## YOUR OBJECTIVE
Go through the data below. Pull out every line that has the word "tail".

---------- DATASET EXCERPTS ----------

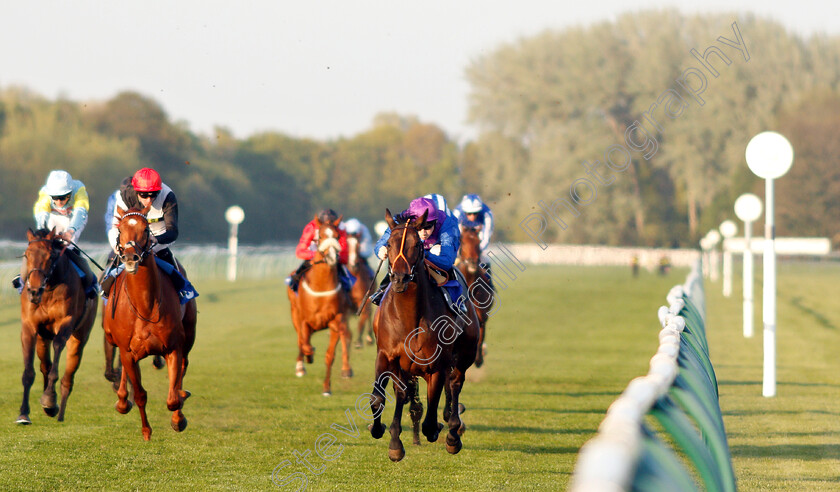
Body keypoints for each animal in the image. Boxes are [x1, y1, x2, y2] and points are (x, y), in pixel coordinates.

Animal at [17, 229, 97, 424]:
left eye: (51, 256)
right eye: (27, 254)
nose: (34, 291)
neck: (48, 291)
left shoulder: (66, 322)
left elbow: (58, 349)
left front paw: (49, 399)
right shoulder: (29, 327)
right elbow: (29, 372)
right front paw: (23, 413)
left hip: (79, 338)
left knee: (68, 376)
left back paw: (58, 411)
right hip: (42, 339)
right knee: (45, 365)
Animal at [102, 206, 198, 440]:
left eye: (146, 229)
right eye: (120, 229)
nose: (130, 257)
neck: (145, 306)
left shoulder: (173, 347)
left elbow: (173, 399)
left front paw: (178, 419)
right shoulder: (128, 352)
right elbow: (139, 394)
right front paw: (146, 431)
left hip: (189, 334)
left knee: (184, 367)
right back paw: (122, 400)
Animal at [288, 215, 352, 396]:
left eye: (337, 236)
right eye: (321, 236)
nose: (331, 257)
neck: (321, 286)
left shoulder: (336, 320)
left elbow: (330, 355)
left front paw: (326, 388)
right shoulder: (304, 321)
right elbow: (305, 344)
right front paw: (307, 358)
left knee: (346, 336)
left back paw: (346, 369)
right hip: (294, 314)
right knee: (300, 340)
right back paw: (301, 365)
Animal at [370, 210, 480, 462]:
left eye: (417, 245)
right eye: (388, 244)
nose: (400, 278)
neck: (408, 318)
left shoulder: (436, 364)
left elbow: (431, 417)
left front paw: (441, 430)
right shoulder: (386, 355)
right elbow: (380, 398)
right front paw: (387, 436)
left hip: (464, 356)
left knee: (455, 384)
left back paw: (453, 432)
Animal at [456, 225, 496, 368]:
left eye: (478, 242)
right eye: (462, 241)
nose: (472, 262)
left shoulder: (481, 313)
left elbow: (480, 332)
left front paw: (479, 358)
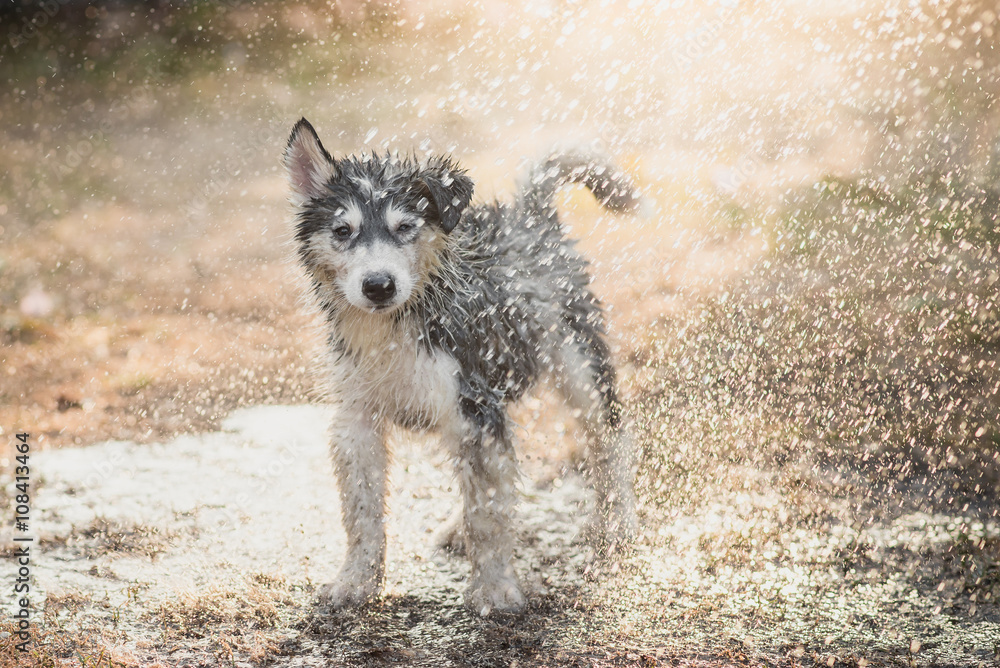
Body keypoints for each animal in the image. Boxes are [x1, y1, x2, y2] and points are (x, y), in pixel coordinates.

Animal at [282, 118, 640, 616]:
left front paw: (494, 589)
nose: (378, 285)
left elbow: (487, 515)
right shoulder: (357, 418)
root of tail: (531, 218)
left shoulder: (475, 404)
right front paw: (355, 582)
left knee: (609, 440)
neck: (399, 324)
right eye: (342, 230)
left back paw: (618, 522)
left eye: (405, 227)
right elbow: (362, 512)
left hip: (579, 365)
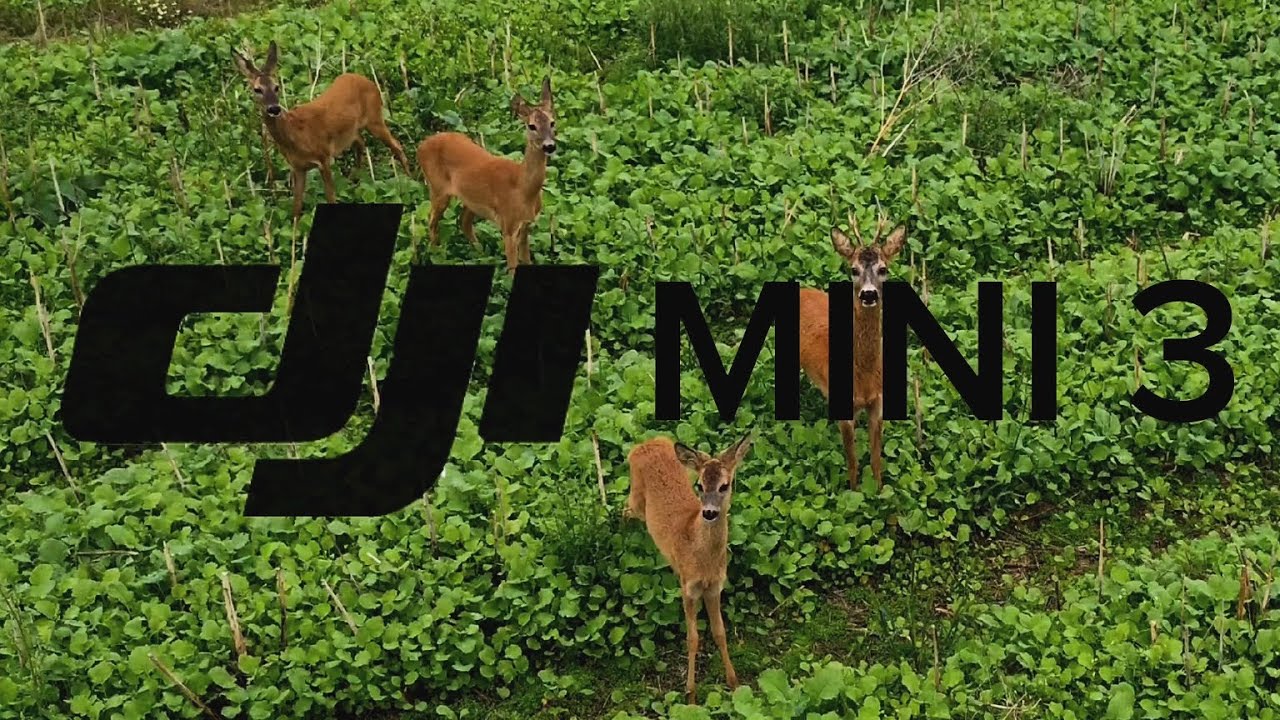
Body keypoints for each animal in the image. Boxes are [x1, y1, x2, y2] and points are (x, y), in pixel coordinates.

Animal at [233, 42, 412, 223]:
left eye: (276, 87)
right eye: (257, 89)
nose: (274, 109)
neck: (295, 134)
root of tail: (367, 80)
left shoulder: (324, 157)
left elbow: (330, 197)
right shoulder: (298, 167)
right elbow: (296, 207)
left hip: (375, 118)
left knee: (396, 145)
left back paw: (411, 181)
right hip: (353, 130)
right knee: (361, 143)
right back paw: (355, 181)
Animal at [417, 76, 556, 274]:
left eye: (552, 122)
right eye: (532, 126)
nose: (549, 146)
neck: (522, 188)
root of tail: (421, 146)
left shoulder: (526, 224)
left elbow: (527, 260)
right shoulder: (508, 225)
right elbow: (513, 268)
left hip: (470, 199)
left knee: (463, 222)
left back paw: (481, 253)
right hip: (437, 188)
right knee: (431, 220)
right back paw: (437, 254)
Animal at [623, 433, 753, 705]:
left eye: (724, 486)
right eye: (700, 486)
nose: (709, 512)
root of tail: (644, 443)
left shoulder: (714, 587)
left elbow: (720, 632)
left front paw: (735, 685)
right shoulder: (687, 586)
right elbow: (692, 638)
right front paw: (691, 696)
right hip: (636, 496)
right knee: (624, 509)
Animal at [798, 222, 907, 493]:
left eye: (883, 269)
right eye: (853, 269)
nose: (868, 295)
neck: (864, 376)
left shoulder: (878, 403)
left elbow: (876, 458)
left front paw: (878, 491)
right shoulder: (846, 410)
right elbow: (853, 461)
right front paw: (855, 493)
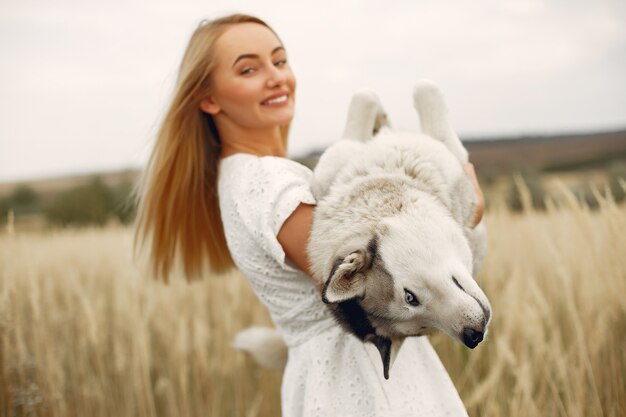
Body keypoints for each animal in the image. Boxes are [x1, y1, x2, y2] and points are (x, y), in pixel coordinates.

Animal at [304, 79, 490, 378]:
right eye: (422, 327)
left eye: (409, 297)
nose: (474, 337)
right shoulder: (446, 145)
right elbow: (420, 90)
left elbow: (375, 96)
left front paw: (381, 119)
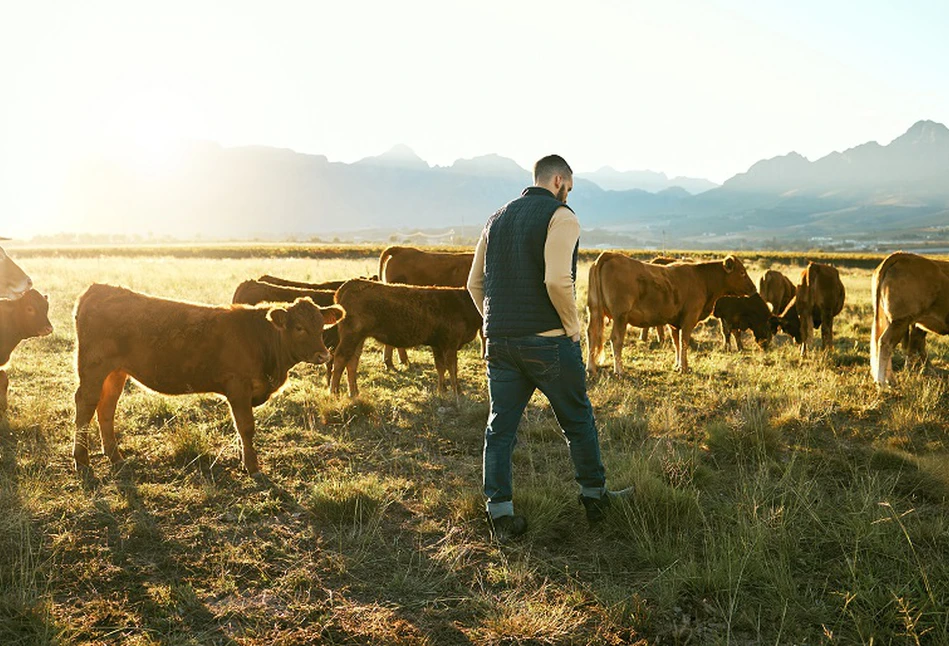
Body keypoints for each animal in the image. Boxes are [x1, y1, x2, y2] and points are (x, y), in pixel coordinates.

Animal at [72, 286, 344, 478]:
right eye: (299, 328)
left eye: (321, 326)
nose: (323, 355)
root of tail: (98, 289)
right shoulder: (238, 388)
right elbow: (246, 427)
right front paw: (253, 467)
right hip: (93, 368)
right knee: (86, 405)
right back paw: (82, 461)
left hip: (115, 372)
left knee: (106, 407)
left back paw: (114, 456)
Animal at [332, 280, 482, 398]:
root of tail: (350, 284)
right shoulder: (450, 344)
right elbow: (452, 368)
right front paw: (458, 393)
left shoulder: (438, 345)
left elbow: (441, 367)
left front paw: (442, 391)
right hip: (351, 336)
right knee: (340, 359)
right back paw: (334, 393)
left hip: (358, 338)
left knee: (352, 362)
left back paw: (354, 393)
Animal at [584, 253, 756, 374]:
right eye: (742, 272)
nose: (754, 289)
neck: (702, 278)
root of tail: (610, 255)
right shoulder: (689, 319)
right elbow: (684, 342)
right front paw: (684, 368)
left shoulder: (674, 323)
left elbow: (677, 343)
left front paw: (678, 365)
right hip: (621, 316)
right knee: (616, 339)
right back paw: (619, 370)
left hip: (594, 310)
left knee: (592, 334)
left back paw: (590, 368)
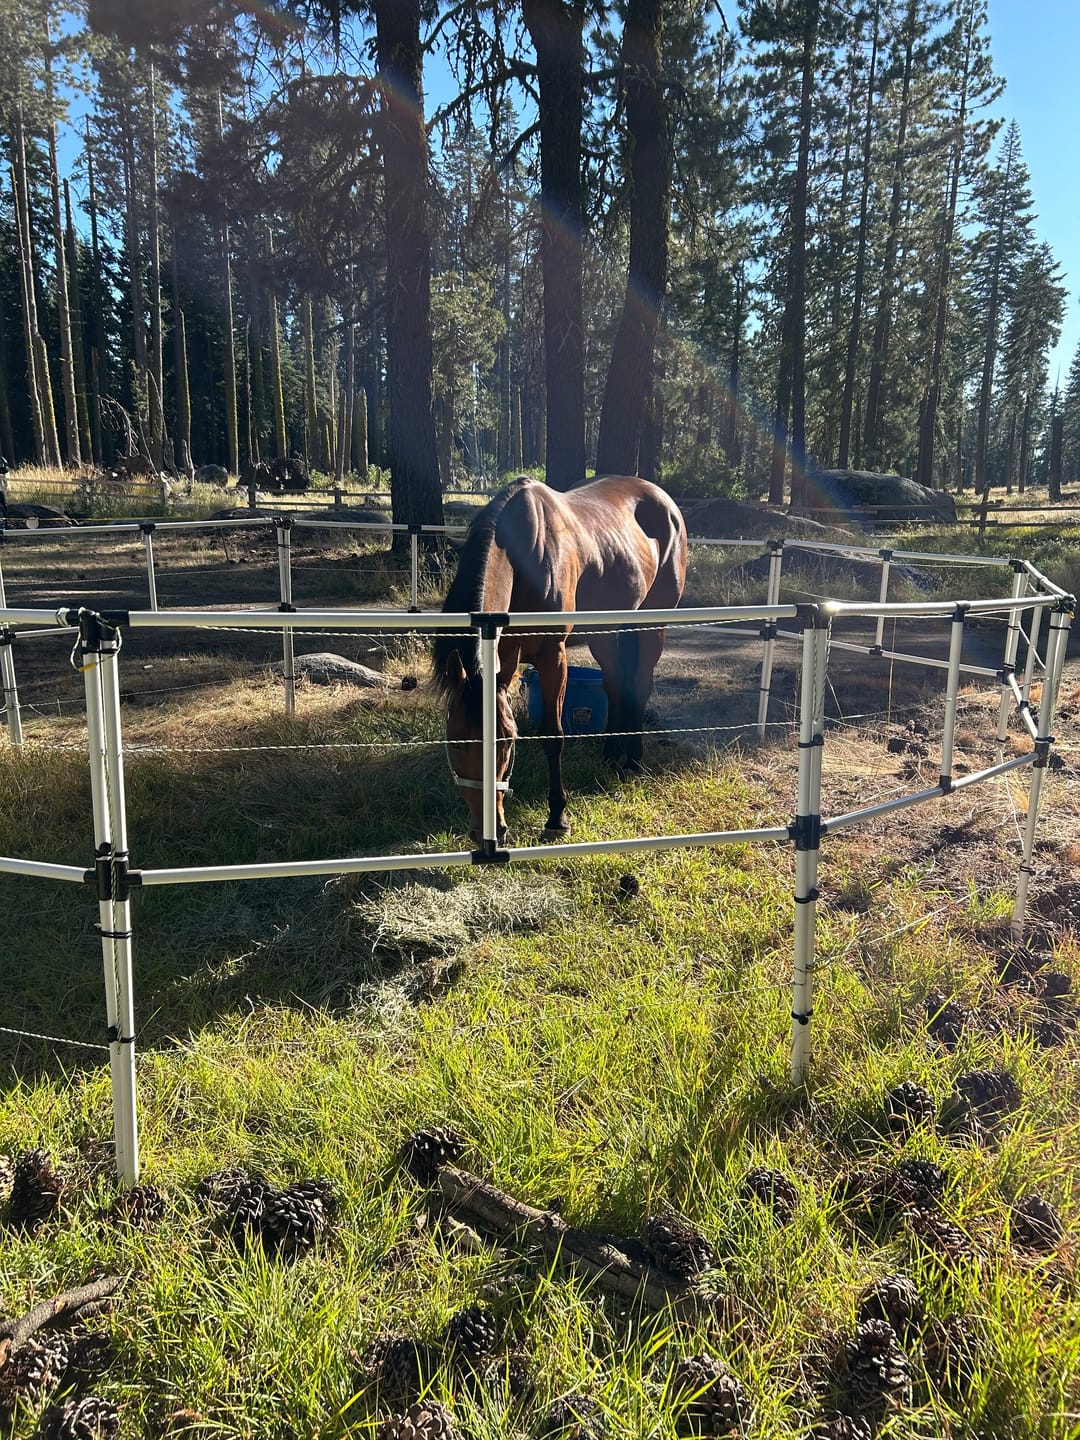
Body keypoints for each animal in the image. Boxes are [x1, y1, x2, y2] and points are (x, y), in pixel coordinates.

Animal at [432, 475, 688, 843]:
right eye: (455, 743)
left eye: (507, 742)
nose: (487, 831)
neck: (523, 557)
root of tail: (664, 500)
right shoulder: (505, 655)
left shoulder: (553, 656)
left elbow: (553, 736)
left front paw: (557, 817)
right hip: (605, 632)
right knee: (615, 684)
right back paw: (611, 755)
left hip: (651, 623)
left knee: (639, 685)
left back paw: (632, 762)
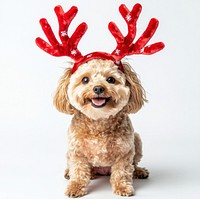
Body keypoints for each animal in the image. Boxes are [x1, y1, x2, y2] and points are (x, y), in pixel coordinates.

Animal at [54, 59, 149, 197]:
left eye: (111, 79)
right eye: (85, 79)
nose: (98, 88)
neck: (99, 121)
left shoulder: (125, 152)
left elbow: (122, 172)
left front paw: (122, 187)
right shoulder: (76, 152)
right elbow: (78, 171)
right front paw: (75, 187)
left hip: (137, 140)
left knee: (133, 164)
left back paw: (139, 171)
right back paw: (71, 173)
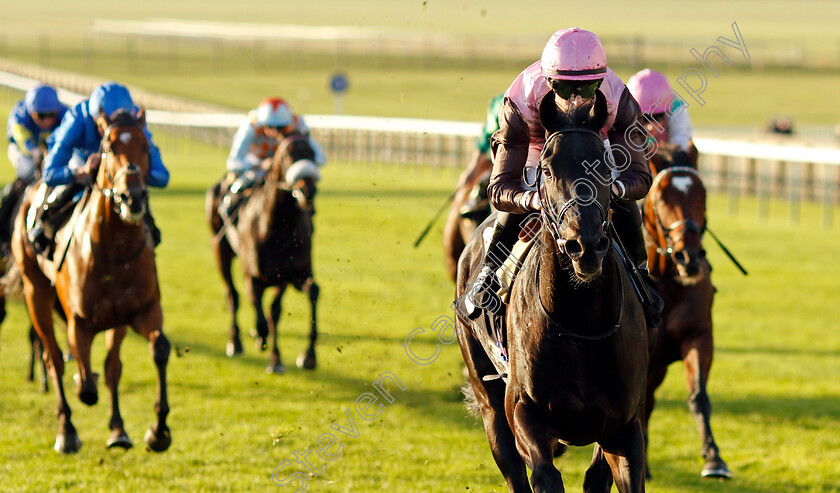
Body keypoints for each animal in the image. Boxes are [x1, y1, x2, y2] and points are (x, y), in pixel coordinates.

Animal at [12, 112, 172, 454]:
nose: (133, 196)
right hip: (35, 292)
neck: (114, 250)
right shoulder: (80, 321)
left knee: (109, 367)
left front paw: (156, 431)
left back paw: (117, 429)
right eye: (109, 146)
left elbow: (155, 351)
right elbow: (84, 385)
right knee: (53, 358)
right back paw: (67, 431)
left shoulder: (140, 311)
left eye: (146, 146)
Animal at [205, 133, 320, 370]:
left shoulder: (289, 274)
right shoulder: (253, 275)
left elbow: (278, 309)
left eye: (312, 153)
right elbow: (260, 310)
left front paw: (304, 356)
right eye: (288, 154)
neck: (278, 226)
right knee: (232, 295)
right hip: (220, 249)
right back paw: (235, 343)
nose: (308, 190)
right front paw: (260, 337)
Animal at [460, 93, 648, 492]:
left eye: (605, 166)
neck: (582, 327)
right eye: (546, 170)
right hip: (487, 395)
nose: (585, 245)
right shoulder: (524, 414)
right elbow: (544, 475)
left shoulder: (626, 428)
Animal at [640, 150, 732, 476]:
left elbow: (698, 395)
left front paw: (714, 458)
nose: (688, 255)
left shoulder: (698, 336)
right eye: (661, 197)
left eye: (703, 194)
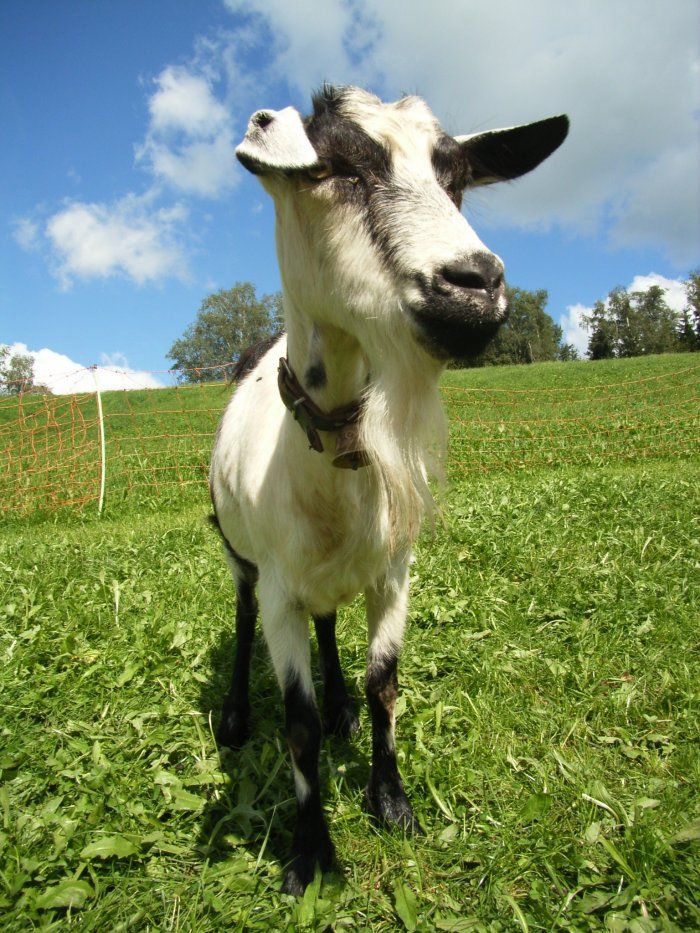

----------

## SOLUTION TO THIS PROBLEM
root of tail: (531, 218)
root of tail: (367, 80)
root of tail: (421, 146)
root of tail: (644, 443)
root of tail: (98, 289)
root of tail: (350, 284)
root of tail: (610, 255)
root of tail: (664, 500)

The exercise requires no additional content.